REGULATE CIGARETTES LIKE DRUGS -- U.S. DOCTORS 

    WASHINGTON (Reuter) - The American Medical Association Tuesday urged the
government to regulate cigarettes as an addictive drug, adding its weight to
the forces of reform in a controversy involving public health and personal
freedom. 
    ``Cigarettes are no different than syringes," Dr Randolph Smoak, a
spokesman for the influential U.S. doctors group, said at a news conference.
``They are a drug delivery device for nicotine. They should be regulated just
as we regulate morphine and heroin." 
    In another blow to the industry, West Virginia said it was becoming the
third state, after Florida and Mississippi, to sue tobacco companies to
recoup money spent on the health care of Medicaid patients and state retirees
who smoke. 
    State Attorney General Darrell McGraw Jr was preparing to file a
complaint, a spokeswoman said. 
    Smoak said the AMA is not calling for a ban on cigarettes -- a step some
see as inevitable if nicotine is officially classified as a drug -- because
so many Americans use them. 
    But he said regulation by the Food and Drug Administration, the federal
watchdog on such matters, would give the government more control over the
distribution of cigarettes and help keep them out of the hands of minors. 
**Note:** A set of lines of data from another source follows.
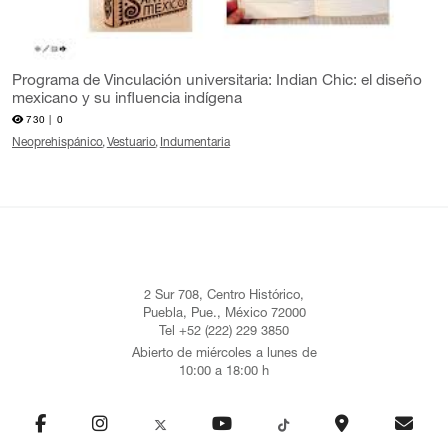
Programa de Vinculación universitaria: Indian Chic: el diseño
mexicano y su influencia indígena
730 |
0
Neoprehispánico
Vestuario
Indumentaria
2 Sur 708, Centro Histórico,
Puebla, Pue., México 72000
Tel +52 (222) 229 3850
Abierto de miércoles a lunes de
10:00 a 18:00 h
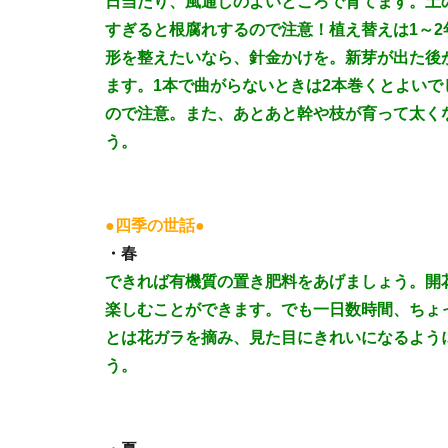
日当たり、風通しのよいところで育てます。土
すぎると根腐れするので注意！植え替えは1～
形を整えたいなら、針金かけを。新芽が出た後
ます。1本で曲がらないときは2本巻くとよい
ので注意。また、あとあと幹や枝が育って太く
う。
●四季の世話●
・春
できれば有機質の置き肥料をあげましょう。開
楽しむことができます。でも一日数時間、ちょ
とは花ガラを摘み、見た目にきれいになるよう
う。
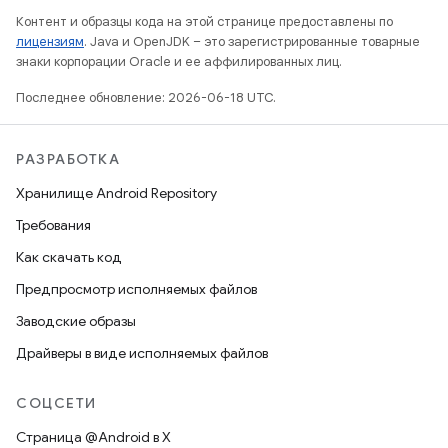
Контент и образцы кода на этой странице предоставлены по
лицензиям
. Java и OpenJDK – это зарегистрированные товарные
знаки корпорации Oracle и ее аффилированных лиц.
Последнее обновление: 2026-06-18 UTC.
РАЗРАБОТКА
Хранилище Android Repository
Требования
Как скачать код
Предпросмотр исполняемых файлов
Заводские образы
Драйверы в виде исполняемых файлов
СОЦСЕТИ
Страница @Android в X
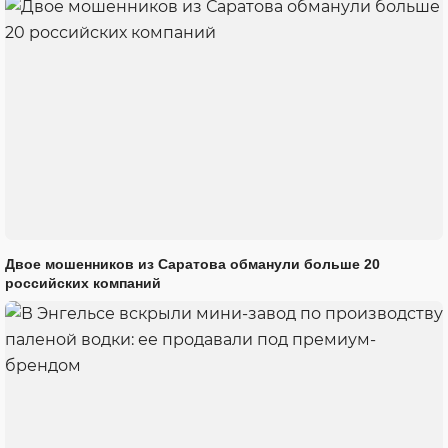
Двое мошенников из Саратова обманули больше 20
российских компаний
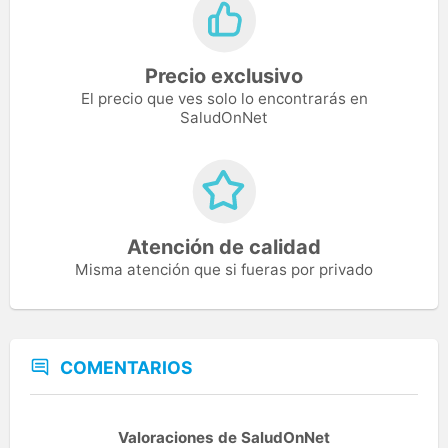
Precio exclusivo
El precio que ves solo lo encontrarás en
SaludOnNet
Atención de calidad
Misma atención que si fueras por privado
COMENTARIOS
Valoraciones de SaludOnNet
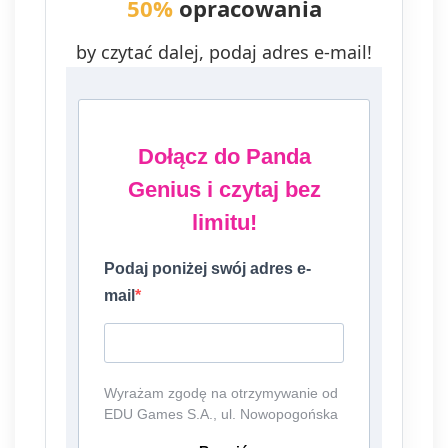
50%
opracowania
by czytać dalej, podaj adres e-mail!
Dołącz do Panda
Genius i czytaj bez
limitu!
Podaj poniżej swój adres e-
mail
Wyrażam zgodę na otrzymywanie od
EDU Games S.A., ul. Nowopogońska
98, 41-250 Czeladź, NIP:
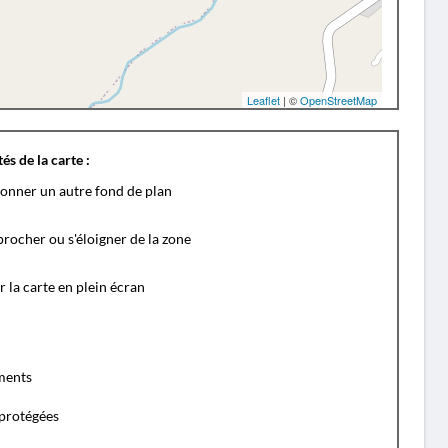
Leaflet
| ©
OpenStreetMap
és de la carte :
ionner un autre fond de plan
rocher ou s'éloigner de la zone
r la carte en plein écran
ents
protégées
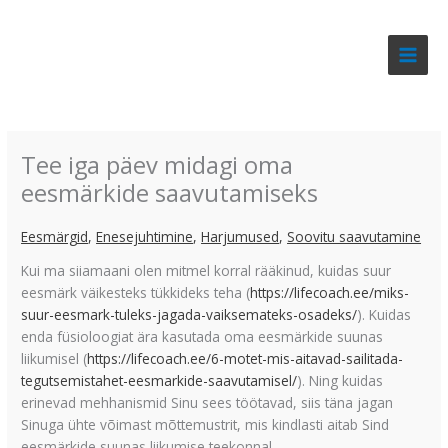
Skip
to
content
Tee iga päev midagi oma
eesmärkide saavutamiseks
Eesmärgid
,
Enesejuhtimine
,
Harjumused
,
Soovitu saavutamine
Kui ma siiamaani olen mitmel korral rääkinud, kuidas suur
eesmärk väikesteks tükkideks teha (
https://lifecoach.ee/miks-
suur-eesmark-tuleks-jagada-vaiksemateks-osadeks/
). Kuidas
enda füsioloogiat ära kasutada oma eesmärkide suunas
liikumisel (
https://lifecoach.ee/6-motet-mis-aitavad-sailitada-
tegutsemistahet-eesmarkide-saavutamisel/
). Ning kuidas
erinevad mehhanismid Sinu sees töötavad, siis täna jagan
Sinuga ühte võimast mõttemustrit, mis kindlasti aitab Sind
eesmärkide suunas liikumise teekonnal.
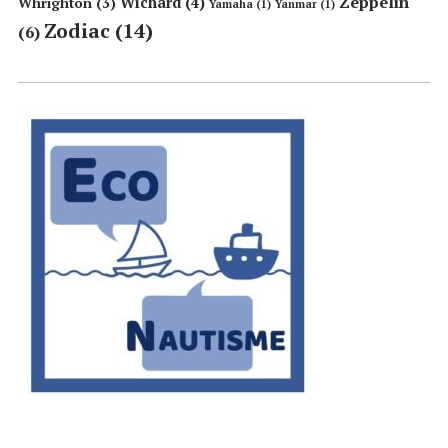
Zeppelin
Wichard
(4)
Whrighton
(3)
Yamaha
(1)
Yanmar
(1)
Zodiac
(14)
(6)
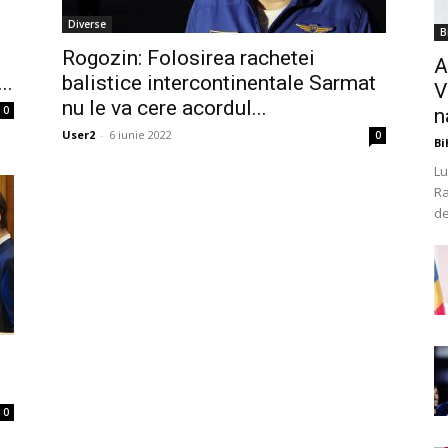
Diverse
B
Rogozin: Folosirea rachetei
A
..
balistice intercontinentale Sarmat
V
nu le va cere acordul...
0
n
User2
-
6 iunie 2022
0
Bi
Lu
Ra
de
0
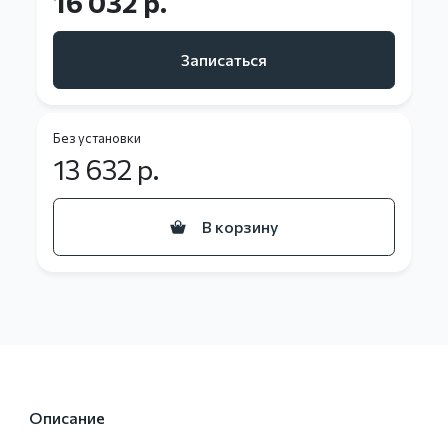
16 032 р.
Записаться
Без установки
13 632
р.
В корзину
Описание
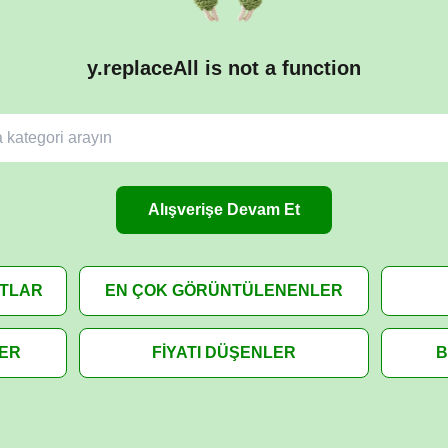
y.replaceAll is not a function
Alışverişe Devam Et
ATLAR
EN ÇOK GÖRÜNTÜLENENLER
LER
FİYATI DÜŞENLER
B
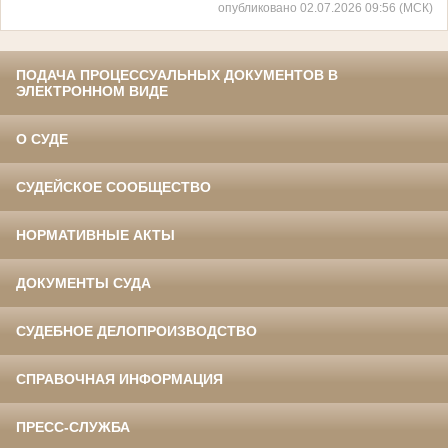
опубликовано 02.07.2026 09:56 (МСК)
ПОДАЧА ПРОЦЕССУАЛЬНЫХ ДОКУМЕНТОВ В
ЭЛЕКТРОННОМ ВИДЕ
О СУДЕ
СУДЕЙСКОЕ СООБЩЕСТВО
НОРМАТИВНЫЕ АКТЫ
ДОКУМЕНТЫ СУДА
СУДЕБНОЕ ДЕЛОПРОИЗВОДСТВО
СПРАВОЧНАЯ ИНФОРМАЦИЯ
ПРЕСС-СЛУЖБА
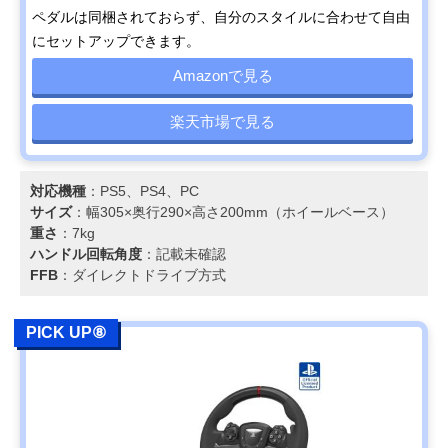
ペダルは同梱されておらず、自分のスタイルに合わせて自由
にセットアップできます。
Amazonで見る
楽天市場で見る
対応機種
：PS5、PS4、PC
サイズ
：幅305×奥行290×高さ200mm（ホイールベース）
重さ
：7kg
ハンドル回転角度
：記載未確認
FFB
：ダイレクトドライブ方式
PICK UP⑧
    The FDA has been under increasing pressure to regulate tobacco as an
addictive drug since the Environmental Protection Agency released a report
early last year saying that second-hand tobacco smoke is responsible for the
deaths of 3,000 people in the United States each year. 
    ``We demand federal protection for non-smokers ... from the cancerous and
potentially deadly effects of passively inhaled tobacco smoke," Smoak said.